Script faults (null deref, invalid memory access) are caught by a signal/SEH handler and mapped to source via the source map. The host receives a clean error; the application doesn't crash.

```cpp
bool ok = execute(ctx, "main");
if (!ok) {
    // fault was caught, error info has the source location
    error_info err = last_error(e);
    printf("fault at %s:%d\n", err.file.c_str(), err.line);
}
```

## Execution Budget

Prevent infinite loops and runaway scripts:

```cpp
set_budget(mod, 1000000);
```

The compiler inserts `check_budget` instructions in loop headers. When the budget reaches zero, execution halts cleanly.

## Permission System

Two flags. `PERM_FFI` (`0x01`) gates `[[dll(...)]]` calls. `PERM_FILE` (`0x02`) gates the file addon. Without the matching flag, the script can't call any function gated on it - rejected at compile.

```cpp
// user scripts: no FFI, no file I/O
set_permissions(e, 0);

// trusted addons: FFI only
set_permissions(e, PERM_FFI);

// host with file access too
set_permissions(e, PERM_FFI | PERM_FILE);
```

Custom natives can opt into the same gating via the trailing `permission` arg of `register_native` or `.permission(flags)` on a `type_builder` method.

## Memory Safety

Deterministic model. Structs stack-allocated by default. Escape patterns that would produce dangling stack pointers (return-pointer-to-local, store-to-global, escaping-closure-capture) are **compile errors**, not runtime bugs. Heap allocations have deterministic dtor + free. See [Lifecycle & RAII](/enma/sdk-guide/lifecycle.md).

## Type Verification

The native sig string drives compile-time type checking at every call site:

* Wrong arg type, rejected.
* Wrong struct/class identity, rejected.
* Wrong enum identity (raw int or cross-enum): rejected.
* Wrong typed-container element (`array<T>` / `map<K, V>`): rejected, including return-side var-decl.
* Calling a non-`const` method on a `const` receiver, rejected.
* Assigning through a `const` parameter, rejected.

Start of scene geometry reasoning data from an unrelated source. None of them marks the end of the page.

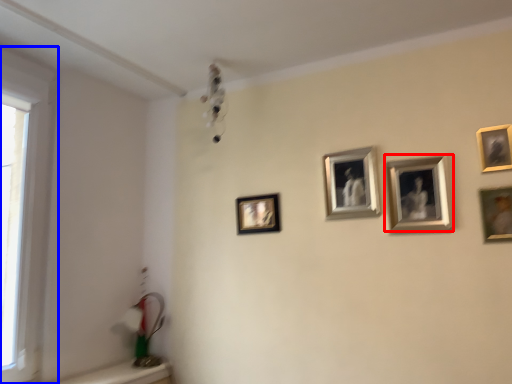
Question: Which object appears farthest to the camera in this image, picture frame (highlighted by a red box) or window (highlighted by a blue box)?

Choices:
 (A) picture frame
 (B) window

Answer: (A)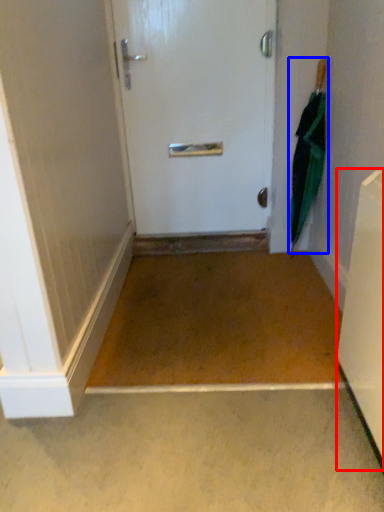
Question: Which point is closer to the camera, appliance (highlighted by a red box) or umbrella (highlighted by a blue box)?

Choices:
 (A) appliance
 (B) umbrella

Answer: (A)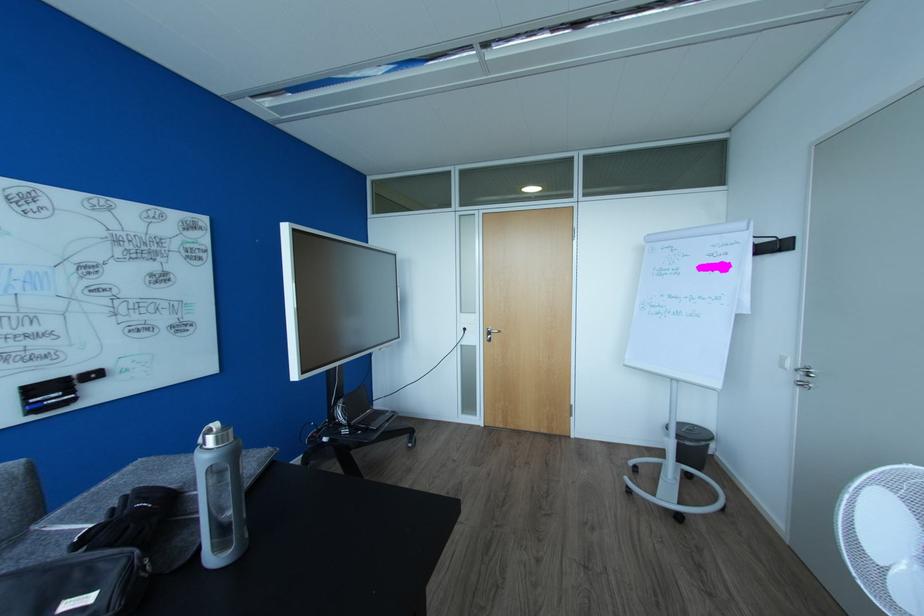
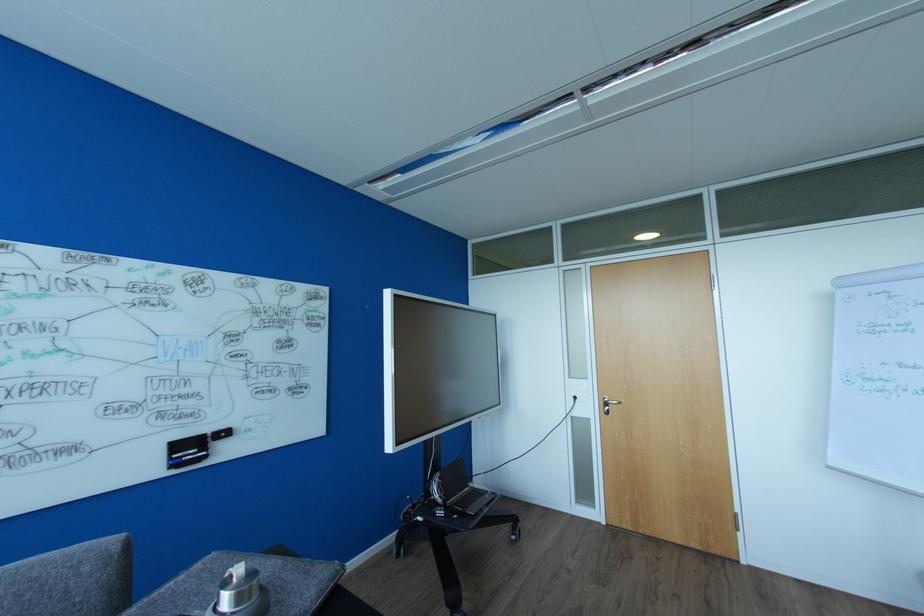
In the second image, find the point that corresponds to the point at 468,330 in the first image.

(578, 398)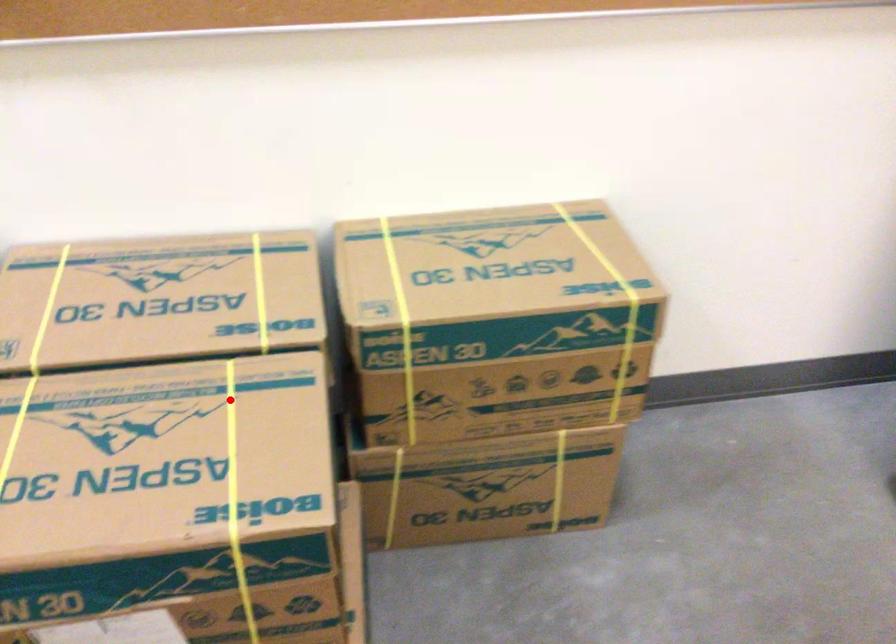
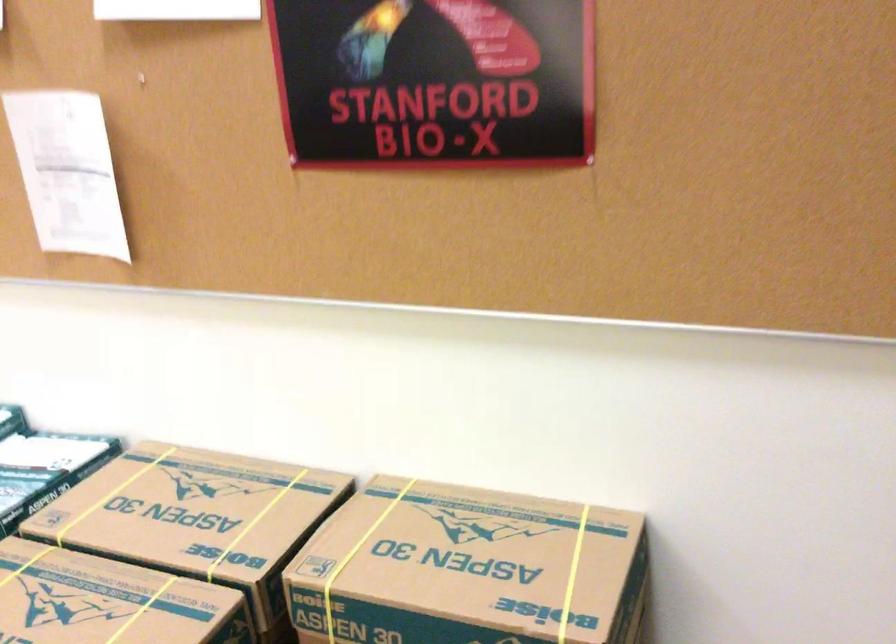
Find the pixel in the second image that matches the highlighted location in the first image.

(142, 609)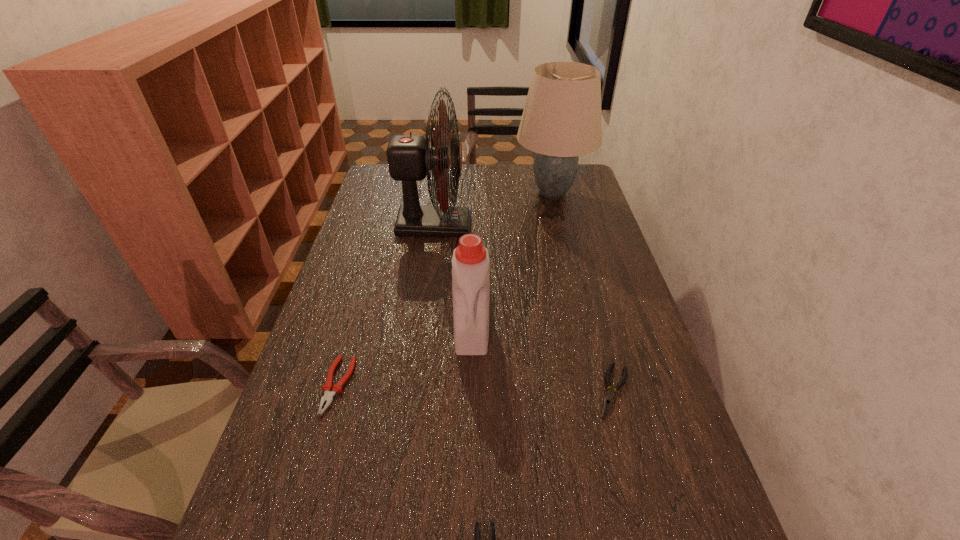
The height and width of the screenshot is (540, 960). I want to click on object positioned at the far edge, so (561, 120).

The height and width of the screenshot is (540, 960). What are the coordinates of `fan present at the left edge` in the screenshot? It's located at (410, 157).

The height and width of the screenshot is (540, 960). What are the coordinates of `pliers located at the left edge` in the screenshot? It's located at (328, 396).

Identify the location of lampshade located at the right edge. (561, 120).

Where is `pliers situated at the right edge`? This screenshot has height=540, width=960. pliers situated at the right edge is located at coordinates (608, 400).

This screenshot has height=540, width=960. In order to click on object at the far right corner in this screenshot , I will do `click(561, 120)`.

Identify the location of free space at the left edge of the desktop. This screenshot has height=540, width=960. (371, 235).

At what (x,y) coordinates should I click in order to perform the action: click on vacant space at the right edge. Please return your answer as a coordinate pair (x, y). This screenshot has height=540, width=960. Looking at the image, I should click on (664, 507).

This screenshot has height=540, width=960. Identify the location of vacant space at the far left corner of the desktop. (372, 178).

In the image, there is a desktop. Where is `vacant space at the far right corner`? vacant space at the far right corner is located at coordinates point(576,174).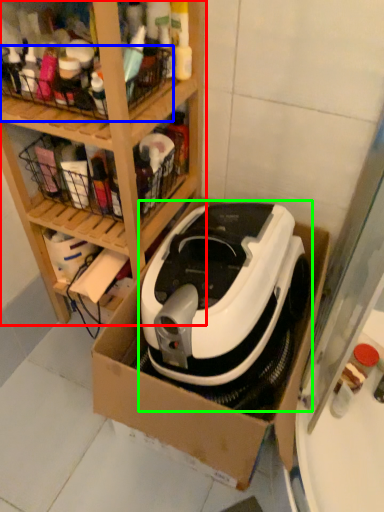
Question: Based on their relative distances, which object is farther from shelf (highlighted by a red box)? Choose from basket (highlighted by a blue box) and home appliance (highlighted by a green box).

Choices:
 (A) basket
 (B) home appliance

Answer: (B)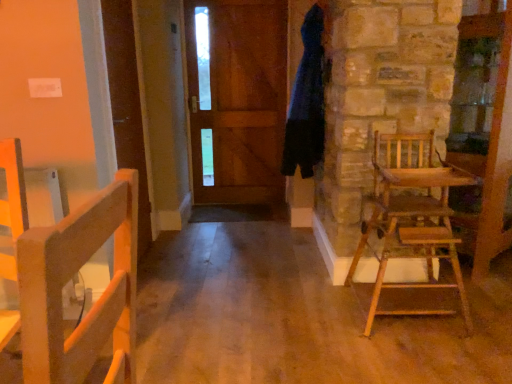
Locate an element on the screen. free spot to the right of wooden high chair at right is located at coordinates (486, 302).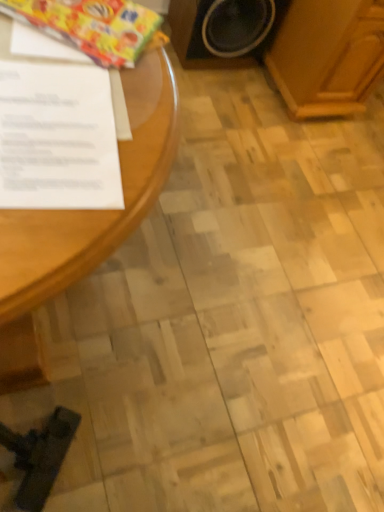
I want to click on vacant region above shiny plastic wrapping paper at upper left (from a real-world perspective), so [x=90, y=19].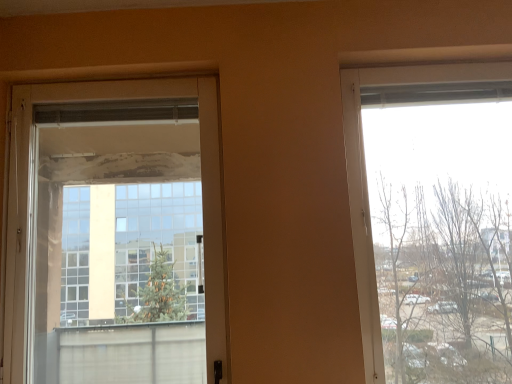
Question: Relative to transparent glass door at left, is transparent glass window at right in front or behind?

Choices:
 (A) front
 (B) behind

Answer: (A)

Question: From a real-world perspective, is transparent glass window at right physically located above or below transparent glass door at left?

Choices:
 (A) above
 (B) below

Answer: (B)

Question: Is point (365, 355) positioned closer to the camera than point (153, 92)?

Choices:
 (A) farther
 (B) closer

Answer: (B)

Question: From a real-world perspective, is transparent glass door at left above or below transparent glass window at right?

Choices:
 (A) below
 (B) above

Answer: (B)

Question: Is transparent glass door at left taller or shorter than transparent glass window at right?

Choices:
 (A) tall
 (B) short

Answer: (B)

Question: From the image's perspective, is transparent glass door at left positioned above or below transparent glass window at right?

Choices:
 (A) above
 (B) below

Answer: (B)

Question: Is transparent glass door at left situated inside transparent glass window at right or outside?

Choices:
 (A) inside
 (B) outside

Answer: (B)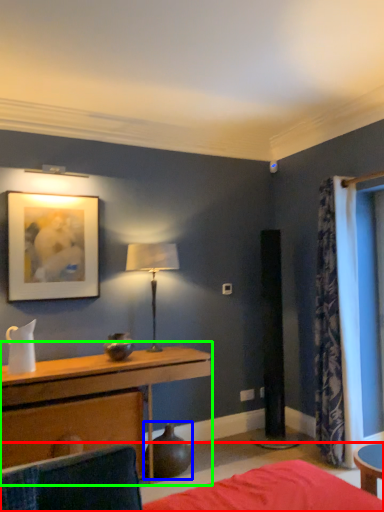
Question: Considering the real-world distances, which object is closest to bed (highlighted by a red box)? vase (highlighted by a blue box) or table (highlighted by a green box).

Choices:
 (A) vase
 (B) table

Answer: (B)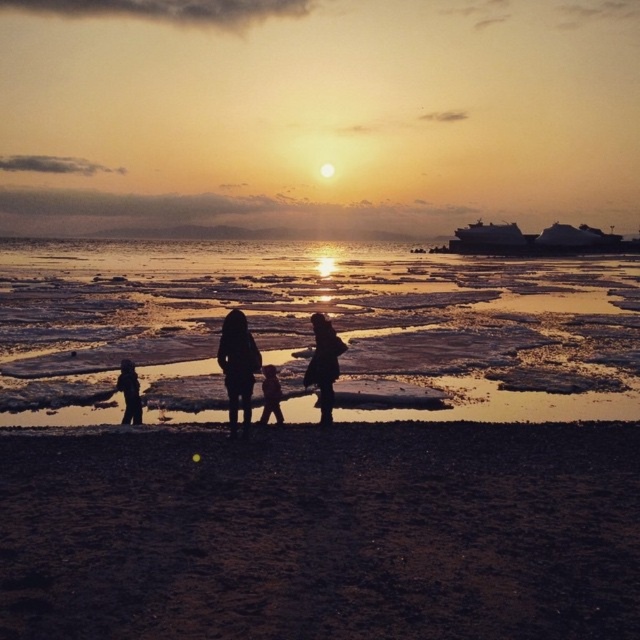
Question: Which of the following is the farthest from the observer?

Choices:
 (A) silhouette clothing at center
 (B) silhouette clothing at lower left
 (C) silhouette figure at center

Answer: (B)

Question: Is dark sand at lower center to the right of silhouette family at center from the viewer's perspective?

Choices:
 (A) yes
 (B) no

Answer: (B)

Question: Among these points, which one is farthest from the camera?

Choices:
 (A) (324, 352)
 (B) (611, 554)
 (C) (314, 365)

Answer: (C)

Question: Which point appears farthest from the camera in this image?

Choices:
 (A) (250, 364)
 (B) (154, 442)

Answer: (B)

Question: Can you confirm if dark sand at lower center is smaller than silhouette figure at center?

Choices:
 (A) yes
 (B) no

Answer: (B)

Question: Does translucent ice at center have a greater width compared to smooth skin child at center?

Implicit conversion via `.convert()` registered functions fires automatically at native arg, var-decl, and binary-op sites when the source/dest types differ.

## Thread Safety

* Each engine is independent, no shared mutable state between engines.
* Multiple contexts from the same module can execute concurrently.
* Per-thread TLS prevents cross-thread state corruption.
* Tested under ASAN and TSAN with 32+ concurrent threads.

## Sandboxing

For untrusted scripts, combine these techniques:

```cpp
engine_t* e = create();
register_addon_core(e);    // print only
// skip string, array, map, math, simd
set_permissions(e, 0);     // no FFI
set_budget(mod, 100000);

register_typed<&get_score_fn>(e, "int32 get_score()");
```

The script only sees what you register. No file I/O, no network, no native library access.

## Raw Pointer Safety

All values are 64-bit integers at the ABI. Pointers (strings, arrays, structs) are raw addresses. Scripts can pass arbitrary integer values to natives. Validate pointer args before dereferencing:

```cpp
int64_t my_native_fn(MyType* obj) {
    if (!obj) return 0;
    if (!heap_is_tracked(obj)) return 0;   // only for heap-tracked allocs
    // safe to use obj
}
```

Invalid pointer deref inside JIT code is caught by the runtime fault handler; `execute()` returns `false`, host stays alive. Invalid pointer deref inside a native function is **not** caught, validate on the native side.

Scripts can't call arbitrary addresses as functions. Delegates resolve at compile time to known function indices. No `invoke_fn` equivalent exists.